6. Make being sold out a branding moment – When you run out of stock, position your eCommerce brand as an exclusive company where the stock is limited. Doing so builds more scarcity into your business model, which triggers psychological buying motivation. As for communicating with customers, alert them that you’ll fulfill their order the moment inventory comes in. Another tactic is to offer discounts or coupons to apologize for the inconvenience of being out of stock.
7. Speed up post-sales customer support – Whether you personally field customer questions and complaints, or whether you have the assistance of technology, you can anticipate their needs in the event of inventory problems. Build out a folder with customer service based resources.
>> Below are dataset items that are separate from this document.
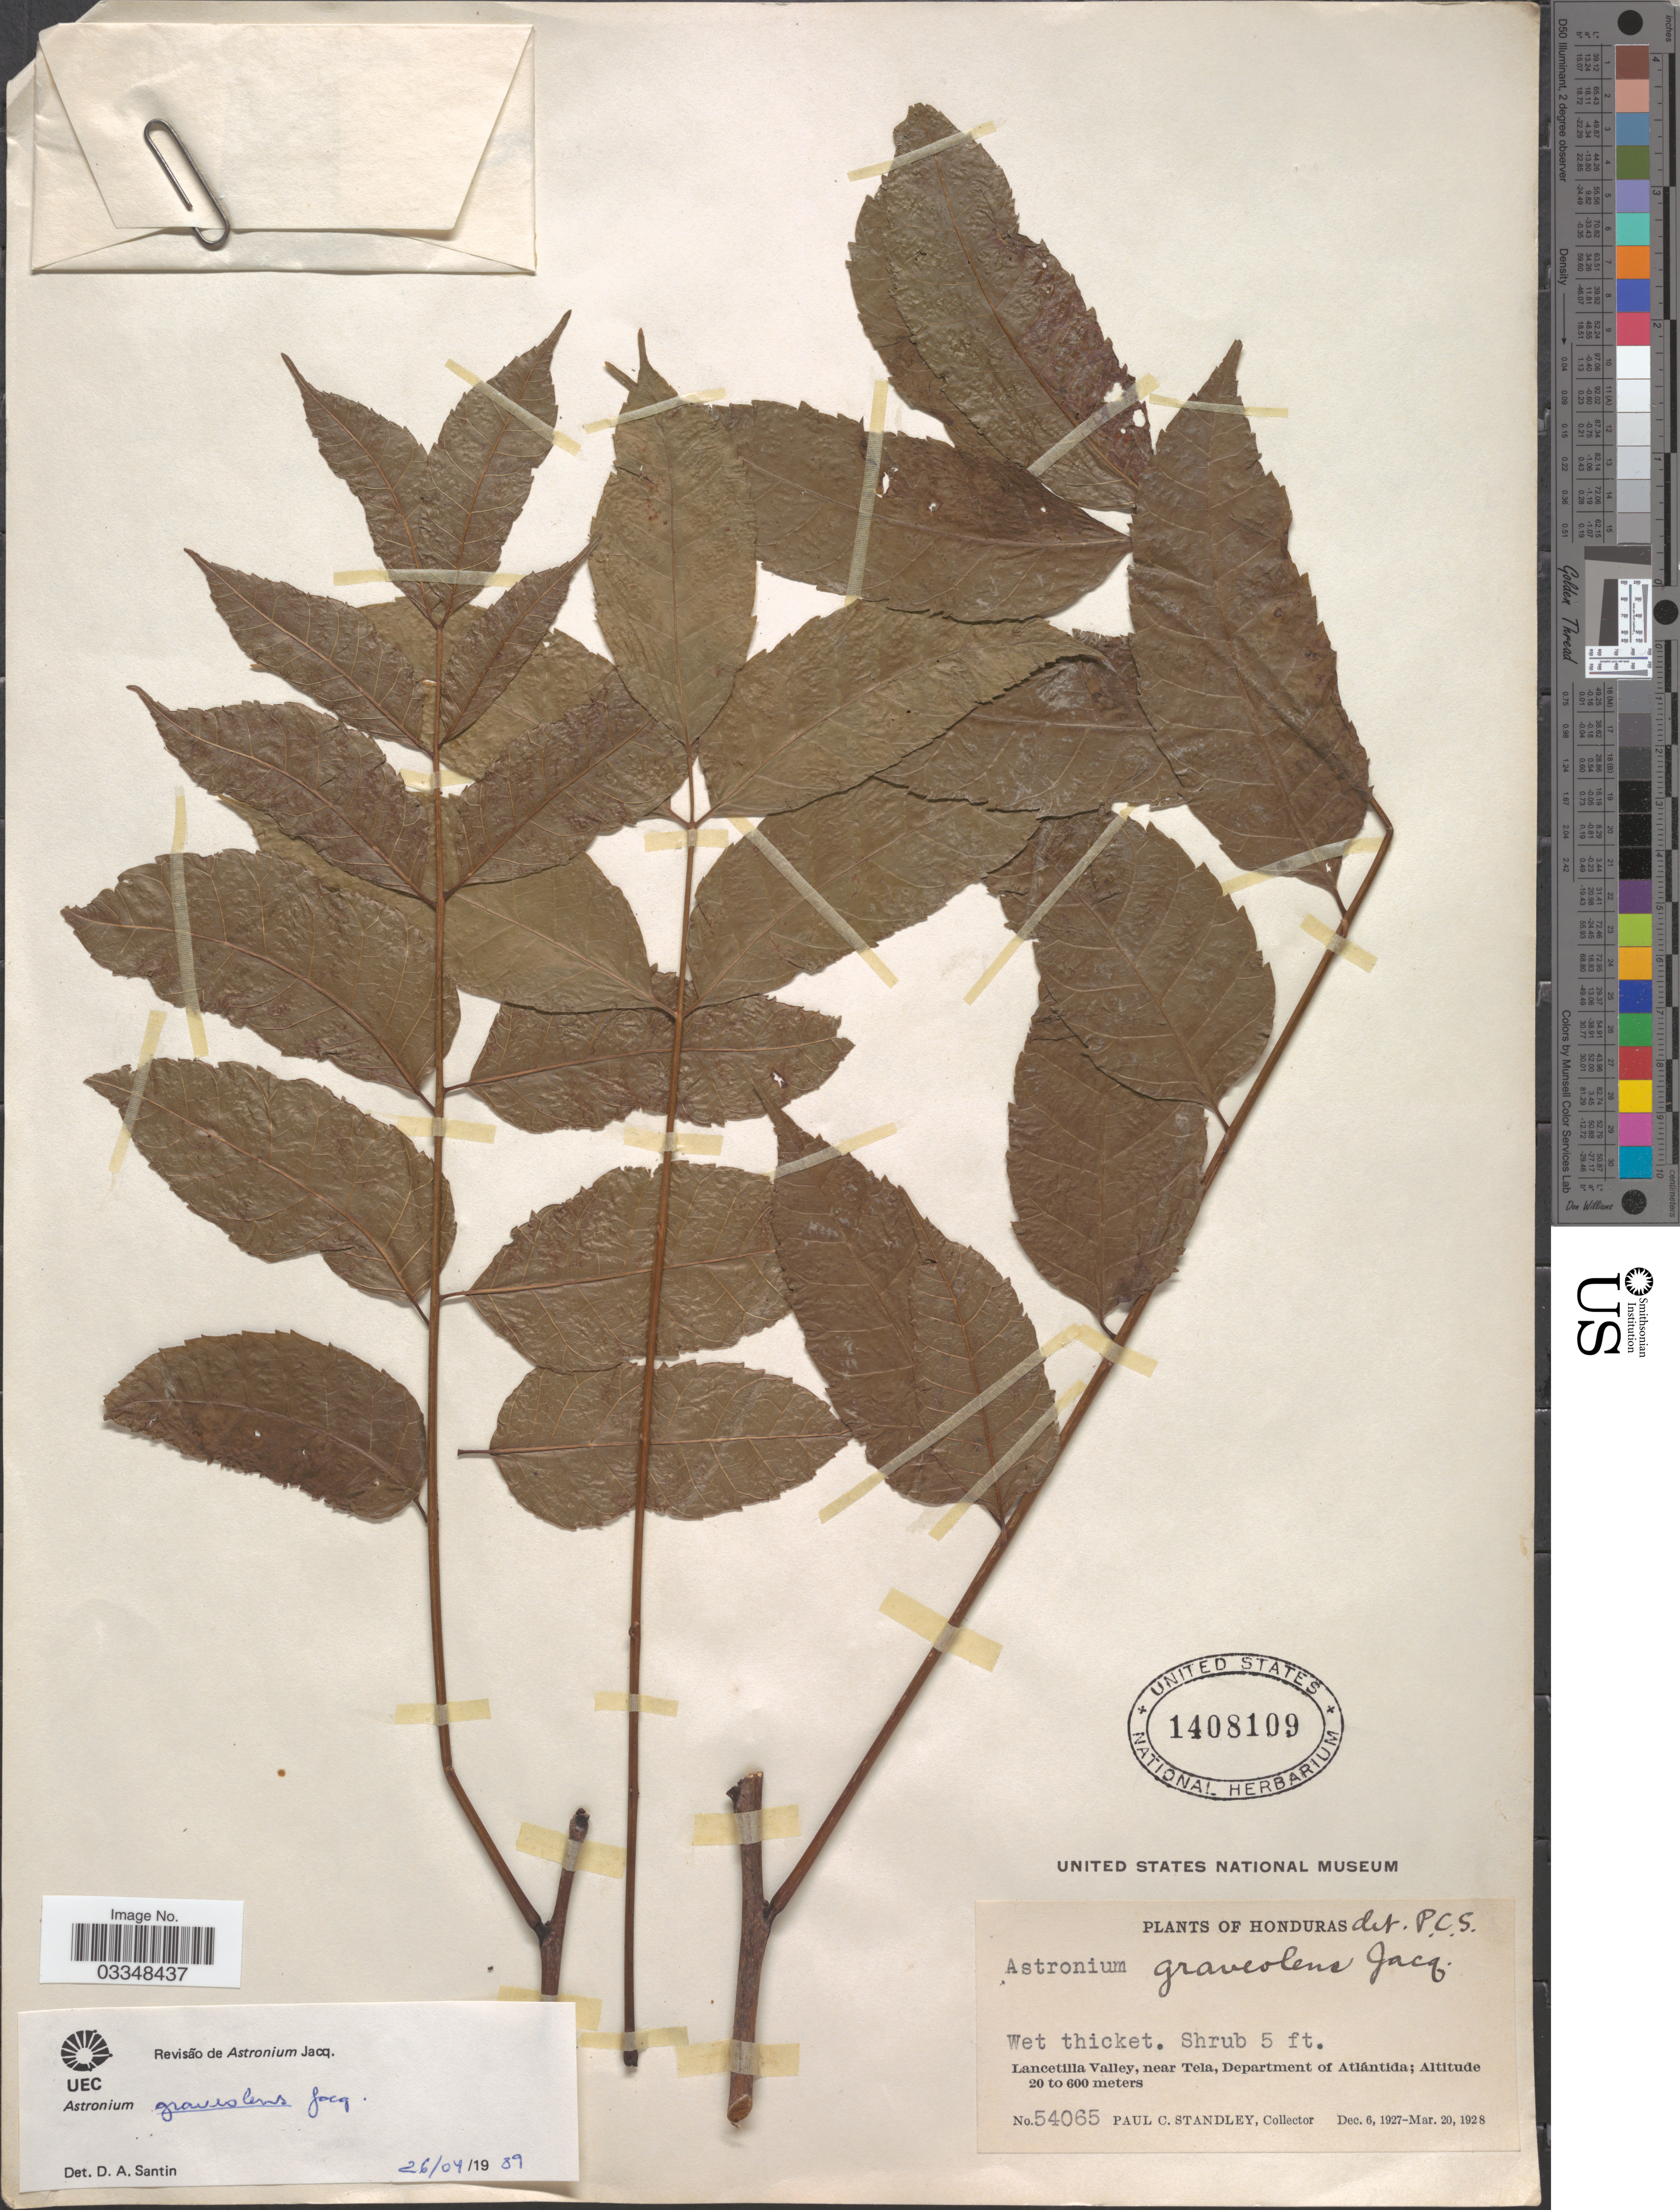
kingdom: Plantae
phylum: Tracheophyta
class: Magnoliopsida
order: Sapindales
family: Anacardiaceae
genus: Astronium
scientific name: Astronium graveolens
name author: Jacq.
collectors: P. C. Standley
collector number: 54065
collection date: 1927-12-06/1928-03-20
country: Honduras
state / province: Atlántida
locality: Lancetilla Valley, near Tela, Department of Atlántida.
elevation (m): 20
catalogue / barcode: US 1408109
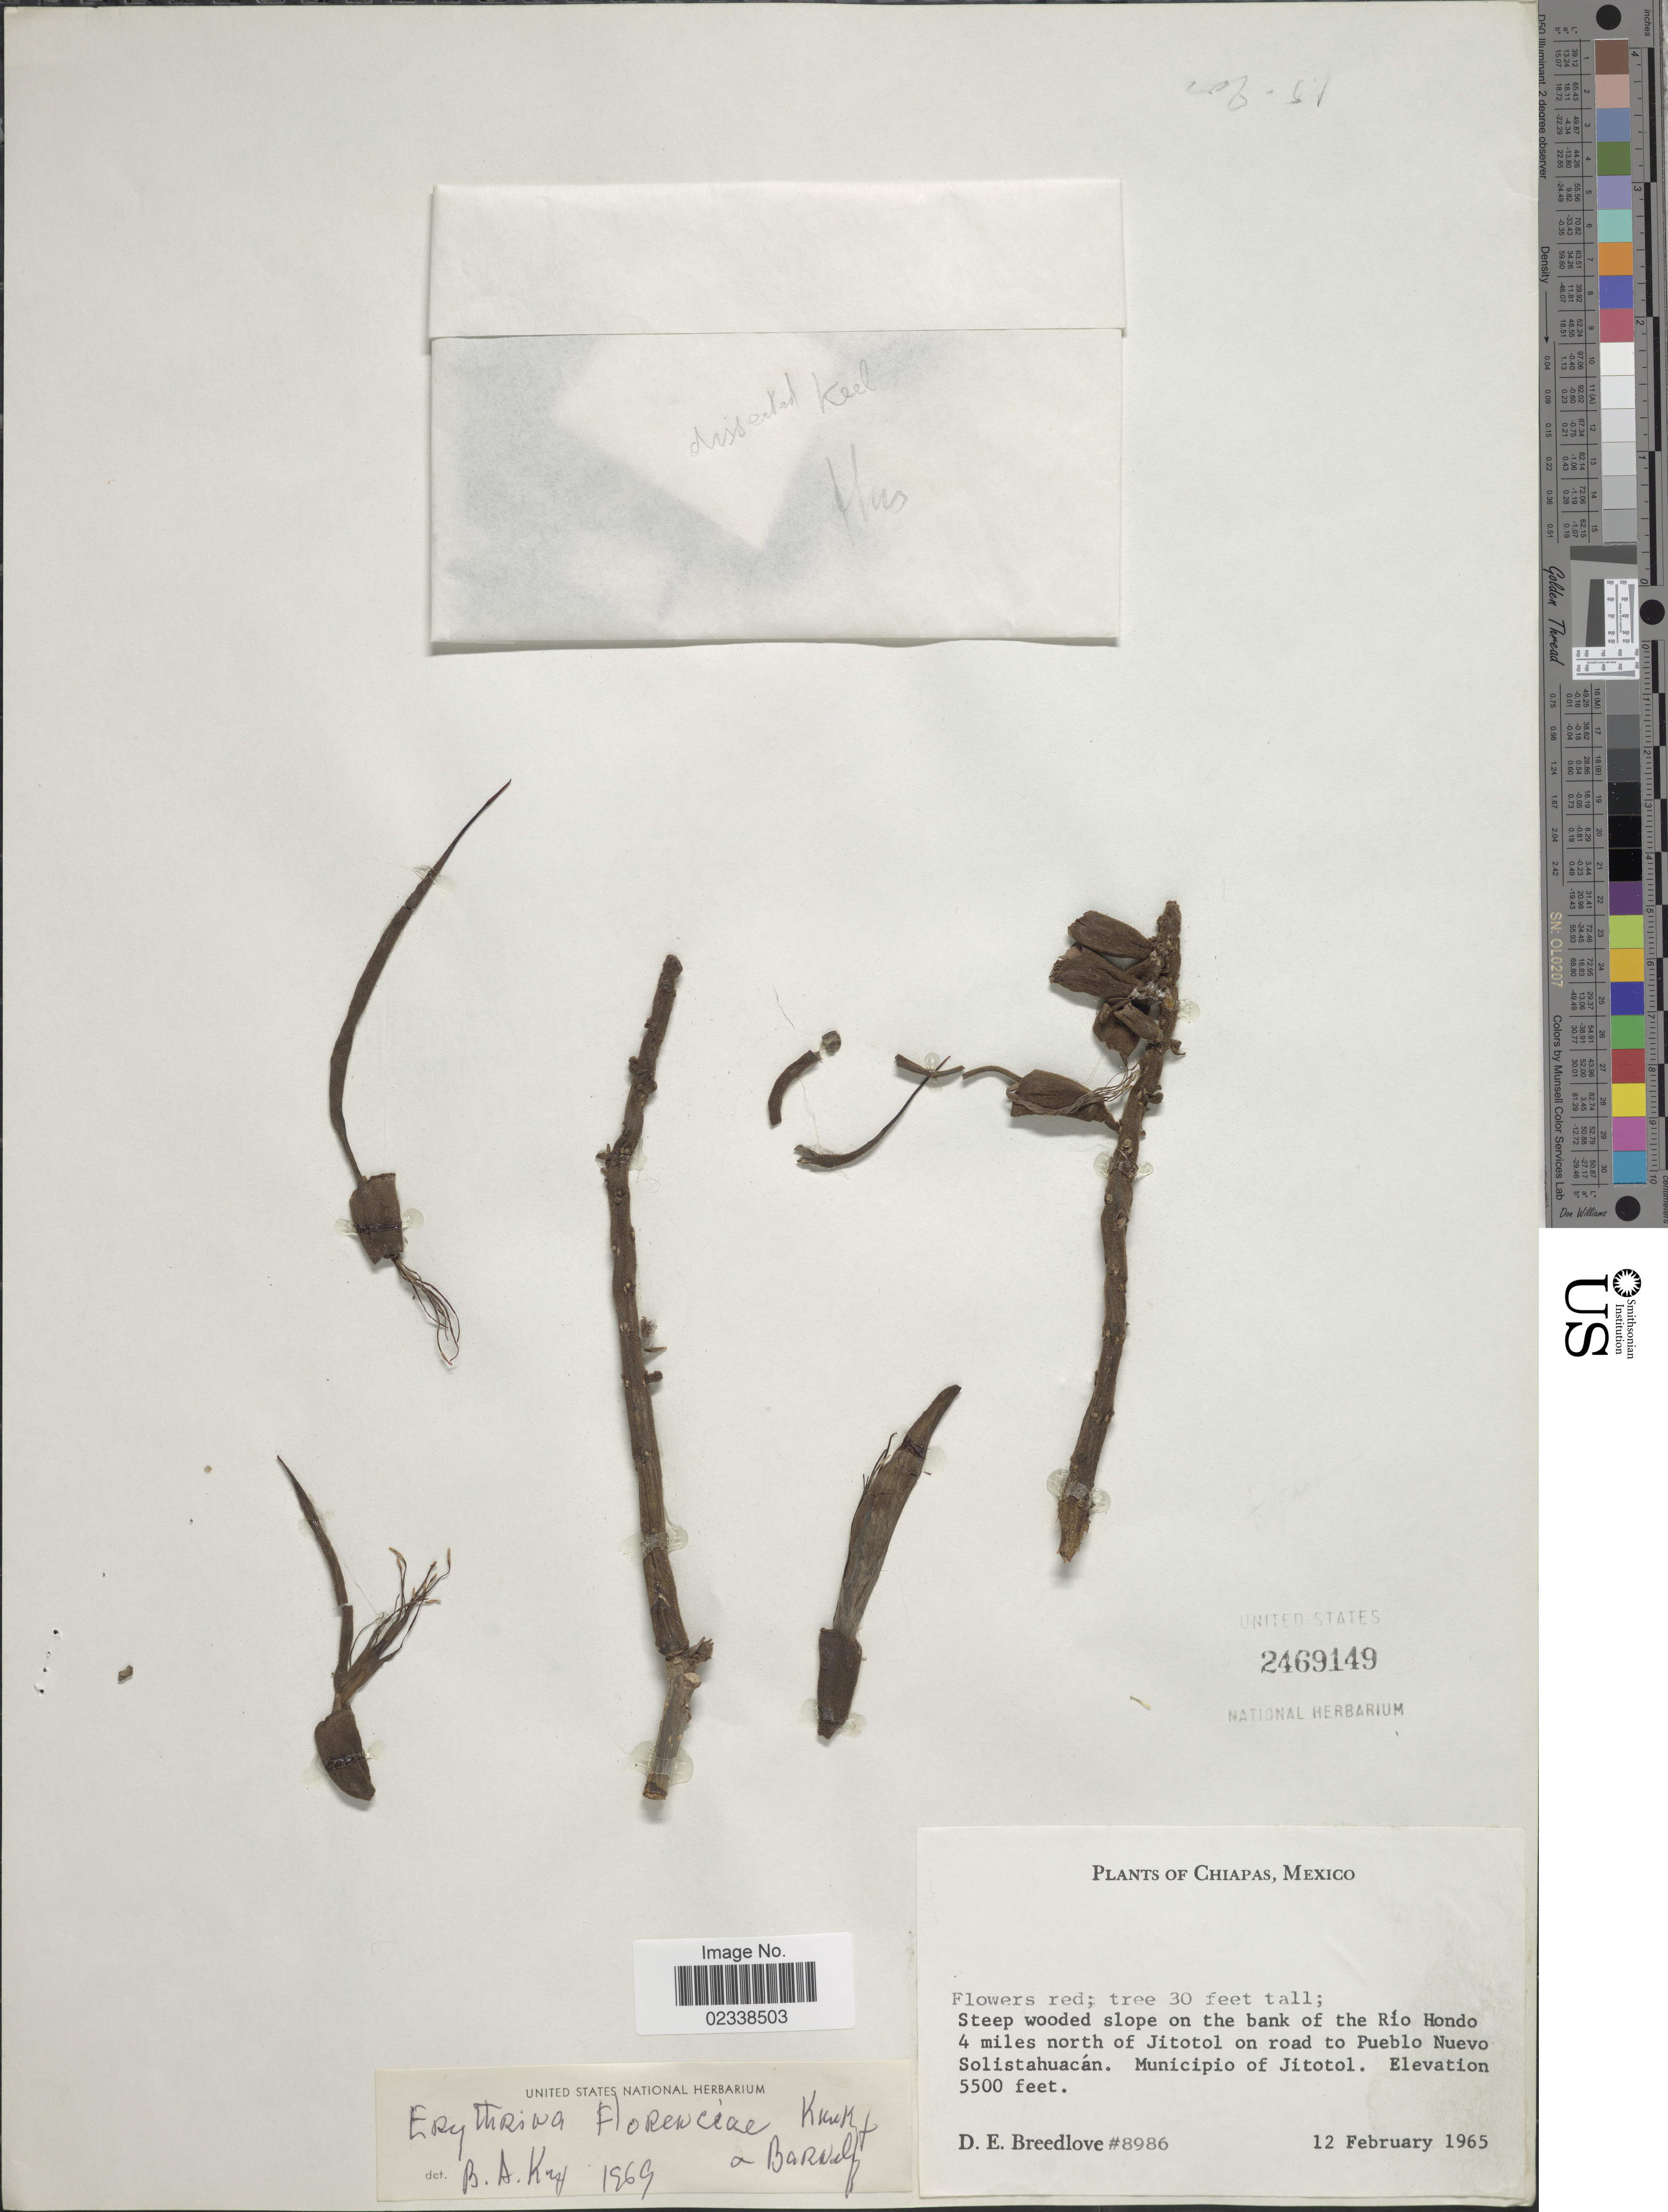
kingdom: Plantae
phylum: Tracheophyta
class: Magnoliopsida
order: Fabales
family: Fabaceae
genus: Erythrina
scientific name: Erythrina florenciae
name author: Krukoff & Barneby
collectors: D. E. Breedlove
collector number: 8986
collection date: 1965-02-12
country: Mexico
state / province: Chiapas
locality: On the bank of the Rio Hondo, 4 miles north of Jitotol on road to Pueblo Nuevo Solistahuacan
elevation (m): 1676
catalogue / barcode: US 2469149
Set aside a few hours to write email templates, emergency website copy, phone scripts, even evergreen advertising images and messaging to be used as placeholders in the event of inventory nightmares.
8. Choose vendors wisely – Always work with partners who are equipped to handle your growth. If you choose vendors that can only support you at the size you are now, or in the countries, you currently operate in, you’ll stifle yourself in the long run. For every part of your eCommerce business, from the core site to the payments platform you select, make sure that their thinking is as global, and as ambitious, as you are.
9. Shipping offers – Prioritize shipping offers based on your fulfillment status. You can go for flat free shipping or free shipping after ordering a certain value. However, if you are going for a worldwide shipping strategy, you must ensure shipping rates in different countries. Plan your strategy based on that.
Phase 5 – Growth Hacking
1. Leverage customer reviews and testimonials – According to a research, 69% of online shoppers want more reviews from e-commerce sites. If you make it a priority of adding those to your site, you can easily start generating early sales from happy customers.
2. Invest in brand advocates – Once you have quite a few happy customers, recruit them.
Nielsen reports that people are 4 times more likely to buy when referred by a friend. Launching a formal referral program helps you leverage this effect.
3. Reporting – Data plays a big role in the decision-making process for product expansions or reductions. It offers insights on which product is selling or not. You’ll need to can track purchases, run rates, measure accounts, and financial data in a way that provides a clear insight into the future of your business.
To scale, you need to identify which 20% of the things you’re doing and selling are producing the most of your revenue – and start letting go of time-consuming, space-filling things that don’t. It could be the way you’re promoting your products on social media that generates maximum results or a giveaway you did three months back that’s still bringing in new users. Identifying what’s working for your store and stick to that activity along with new A/B tests on the way.
As you scale your e-commerce company, challenges are inevitable. By planning for the following common issues from day one, you can mitigate their potential impact on your business. These could be the need for hiring a team or a sudden sales plateau you face in the middle of your sales funnel. Scaling your eCommerce store is a long-term process where data and feedback is king. Keep going.